Principal investigator and senior author Jason Doctor, Director of Health Informatics for the USC Schaeffer Center for Health Policy and Economics explains that efforts to reduce antibiotic prescribing are limited to education, reminders or financial incentives. But this study tested socially motivated interventions such as pride in performance and accountability for decisions to address this problem.
The researchers used a series of behavioural interventions called nudges and used them to curtail inappropriate antibiotic prescriptions for acute respiratory infections at 49 practcies in Boston and Los Angeles. These nudges were used with the intention of changing human behaviour without any threat of punishment.

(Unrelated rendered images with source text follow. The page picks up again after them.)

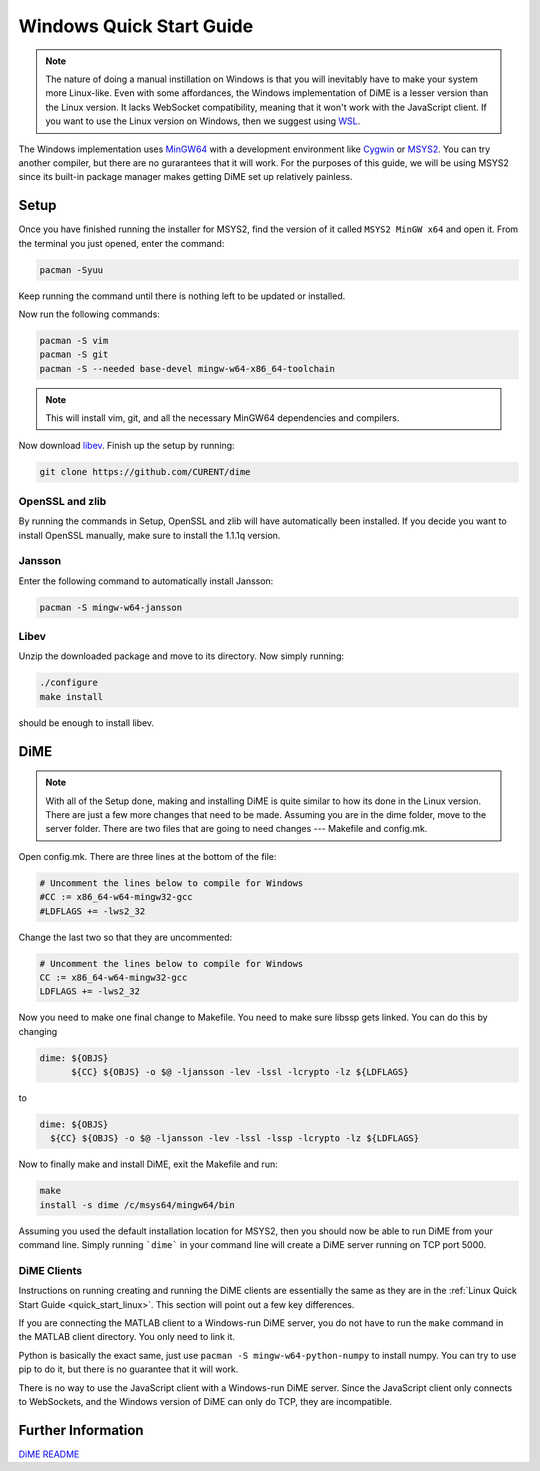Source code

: .. _quick_start_windows:

=========================
Windows Quick Start Guide
=========================

.. note::

    The nature of doing a manual instillation on Windows is that you will inevitably have to make your system more Linux-like. 
    Even with some affordances, the Windows implementation of DiME is a lesser version than the Linux version. It lacks WebSocket 
    compatibility, meaning that it won't work with the JavaScript client. If you want to use the Linux version on Windows, then 
    we suggest using `WSL <https://docs.microsoft.com/en-us/windows/wsl/install>`_.

The Windows implementation uses `MinGW64 <https://www.mingw-w64.org/>`_ with a development environment like 
`Cygwin <https://cygwin.com/>`_ or `MSYS2 <https://www.msys2.org/>`_. You can try another compiler, but there are no gurarantees 
that it will work. For the purposes of this guide, we will be using MSYS2 since its built-in package manager makes getting DiME 
set up relatively painless.

Setup
-----
Once you have finished running the installer for MSYS2, find the version of it called ``MSYS2 MinGW x64`` and open it. 
From the terminal you just opened, enter the command: 

.. code::

    pacman -Syuu


Keep running the command until there is nothing left to be updated or installed. 

Now run the following commands:

.. code::

    pacman -S vim
    pacman -S git
    pacman -S --needed base-devel mingw-w64-x86_64-toolchain

.. note::

    This will install vim, git, and all the necessary MinGW64 dependencies and compilers. 


Now download `libev <http://software.schmorp.de/pkg/libev.html>`_. 
Finish up the setup by running:

.. code::

    git clone https://github.com/CURENT/dime

OpenSSL and zlib
^^^^^^^^^^^^^^^^
By running the commands in Setup, OpenSSL and zlib will have automatically been installed. 
If you decide you want to install OpenSSL manually, make sure to install the 1.1.1q version.

Jansson
^^^^^^^

Enter the following command to automatically install Jansson:

.. code::

    pacman -S mingw-w64-jansson

Libev
^^^^^
Unzip the downloaded package and move to its directory. Now simply running:

.. code::

    ./configure
    make install

should be enough to install libev.

DiME
----

.. note::

    With all of the Setup done, making and installing DiME is quite similar to how its done in the Linux version. 
    There are just a few more changes that need to be made. Assuming you are in the dime folder, move to the 
    server folder. There are two files that are going to need changes --- Makefile and config.mk. 

Open config.mk. There are three lines at the bottom of the file:

.. code::

    # Uncomment the lines below to compile for Windows
    #CC := x86_64-w64-mingw32-gcc
    #LDFLAGS += -lws2_32

Change the last two so that they are uncommented:

.. code::

    # Uncomment the lines below to compile for Windows
    CC := x86_64-w64-mingw32-gcc
    LDFLAGS += -lws2_32

Now you need to make one final change to Makefile. You need to make sure libssp gets linked. You can do this by changing

.. code::

    dime: ${OBJS}
	  ${CC} ${OBJS} -o $@ -ljansson -lev -lssl -lcrypto -lz ${LDFLAGS}

to

.. code::

    dime: ${OBJS}
      ${CC} ${OBJS} -o $@ -ljansson -lev -lssl -lssp -lcrypto -lz ${LDFLAGS}

Now to finally make and install DiME, exit the Makefile and run:

.. code::

    make
    install -s dime /c/msys64/mingw64/bin

Assuming you used the default installation location for MSYS2, then you should now be able to run DiME from your command line. 
Simply running ```dime``` in your command line will create a DiME server running on TCP port 5000.

DiME Clients
^^^^^^^^^^^^
Instructions on running creating and running the DiME clients are essentially the same as they are in the 
:ref:`Linux Quick Start Guide <quick_start_linux>`. This section will point out a few key differences.

If you are connecting the MATLAB client to a Windows-run DiME server, you do not have to run the ``make`` 
command in the MATLAB client directory. You only need to link it.

Python is basically the exact same, just use ``pacman -S mingw-w64-python-numpy`` to install numpy. 
You can try to use pip to do it, but there is no guarantee that it will work.

There is no way to use the JavaScript client with a Windows-run DiME server. Since the JavaScript client only connects to 
WebSockets, and the Windows version of DiME can only do TCP, they are incompatible.

Further Information
-------------------
`DiME README <https://github.com/CURENT/dime/blob/master/README.md>`_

There are approximately 22 million inappropriate prescriptions for acute respiratory infections each year. Doctors tend to prescribe antibiotics to patients with the common cold despite the fact that antibiotics are ineffective against viruses. During the 18 months of the study, the interventions prevented an average of 1 inappropriate prescription for every 8 patients seen.
"Recent clinical guidelines note that increased use of antibiotics is highly correlated with antibiotic-resistant infections and that adverse reactions to antibiotics are implicated in an important subset of visits to emergency departments for adverse drug reactions," said Marie A. Bernard, deputy director of the National Institute on Aging, which funded in the study in part. "This is an area we all need to pay attention to when treating patients of all ages."
The research was conducted with 248 clinicians at 49 primary care practices for 18 months. The interventions were tested for another 18 months and focused on 16,959 cases of acute respiratory infection. Clinicians received an email and were informed of their ranking from highest to lowest with respect to inappropriate antibiotic prescriptions. Those with low prescriptions were rated as top performers and were congratulated and those who were not top performers received an email with a count of their inappropriate antibiotic prescriptions. This form of "peer-comparison" intervention resulted in a 16 percent decline in the rate of antibiotic prescriptions - from 20 percent to 4 percent.